● Records from a dataset:
*****

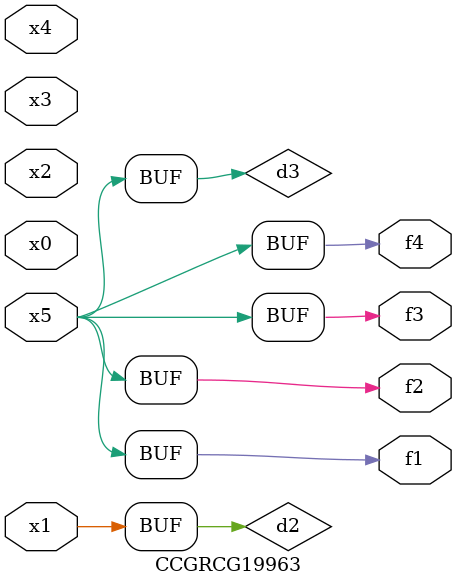
<source format=v>
module CCGRCG19963(
	input x0, x1, x2, x3, x4, x5,
	output f1, f2, f3, f4
);

	wire d1, d2, d3;

	not (d1, x5);
	or (d2, x1);
	xnor (d3, d1);
	assign f1 = d3;
	assign f2 = d3;
	assign f3 = d3;
	assign f4 = d3;
endmodule

</source>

*****

● Problem description: The lines to copy are those above that contain "assign".

● Answer box:
	assign f1 = d3;
	assign f2 = d3;
	assign f3 = d3;
	assign f4 = d3;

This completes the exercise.